Payments and commerce solutions firm Verifone reported results on Thursday that beat Wall Street on the top line, met on the bottom and showed momentum, management said, with next generation solutions and mPOS technology.
In terms of headline numbers, revenues for the period that ended in July topped Wall Street at $467 million, compared to estimates of $464 million, and earnings that came in at $0.36 a share, which met consensus.
The company’s results were impacted by charges and restructuring efforts tied to its businesses based in China and a spinoff of its Petro Media operations.
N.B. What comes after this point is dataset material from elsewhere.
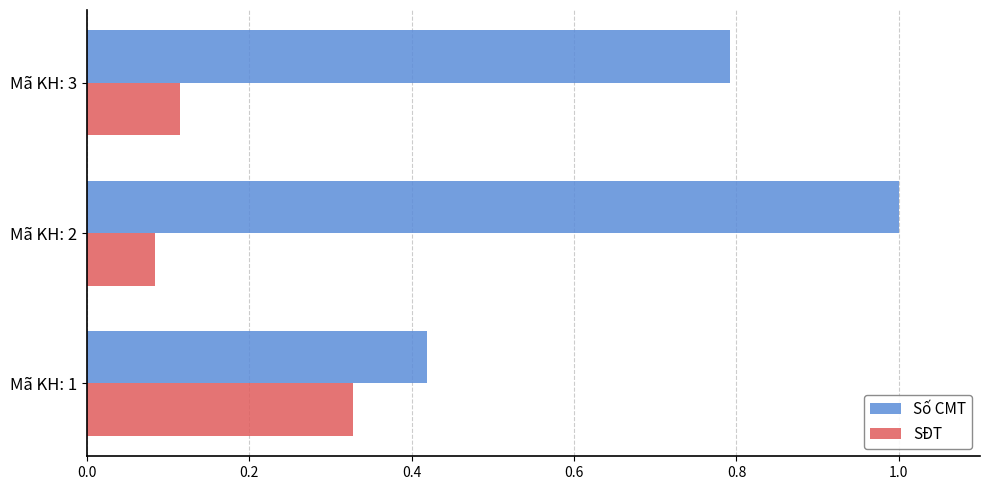

What is the average value of the Số CMT series?

0.7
As has been noted before, the company is also engaged in trying to sell its taxi unit.
Marc Rothman, chief financial officer, said on the conference call with the investment community that revenues exceeded guidance and benefitted from what he called “significant strength in both Latin America and EMEA, offset by anticipated declines in Asia-Pacific, specifically India.”
Breaking down business lines a bit, the systems business was $266 million, off 9 percent year on year and in line with company projections, but up sequentially. The culprit behind the decline was the anniversary of EMV introductions in the United States in the prior year.
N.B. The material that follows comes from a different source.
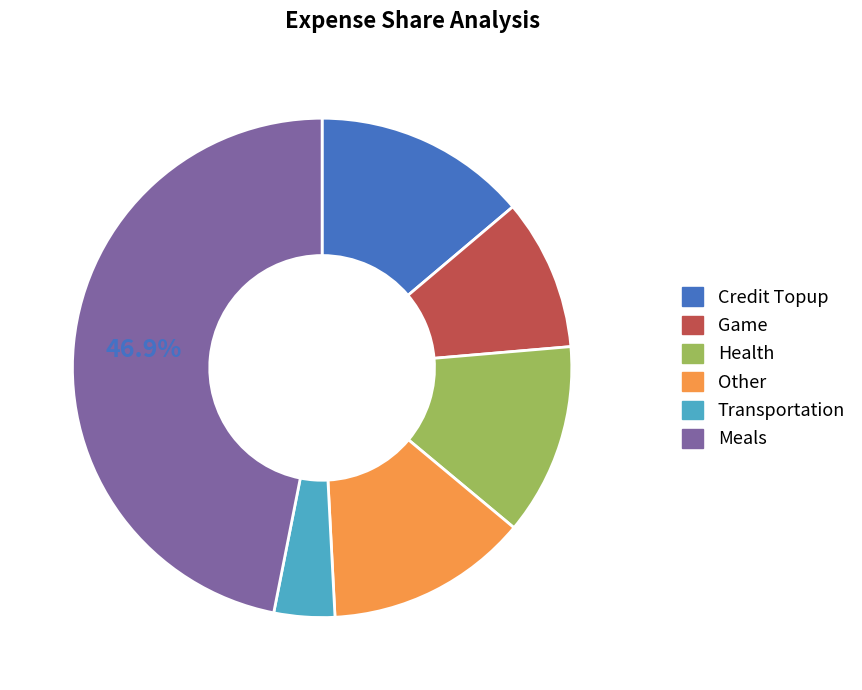

Does any single category account for the majority?

No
Management also noted that growth in Argentina and Chile stemmed from market-wide initiatives for faster ePayment adoption across those countries.
CEO Paul Galant noted that verticals that showed some improvement included small and mid-sized businesses. He told analysts that “we remain confident that our next generation products will meet our fiscal 2017 stated volume objectives and our product and client roadmap sets us up for growth in fiscal 2018.”
Galant went on to state that a tailwind of “growth for our core payments and commerce business is the successful launch and the scaling of our Engage, our Carbon and our services platform. The installed base is now at 30 million devices across 150 countries.”
Turning to mPOS, Galant said that within North America, retailers are embracing that technology, and “we are now on track to deliver more than 20 percent organic growth across our mobile product portfolio in fiscal year 2017.”
As for guidance, the firm looks to see earnings of $0.43 a share and a top line of $470 million and $473 million. That is a bit lower than analyst earnings projections of $0.46 a share on $474 million.
In the question-and-answer session with analysts, CEO Paul Galant stated that “our strategy has been consistent. We are not a merchant acquirer. We are a services company … we provide that capability to acquirers, we provide it to banks, we provide it to merchants and that is what we will continue to do.”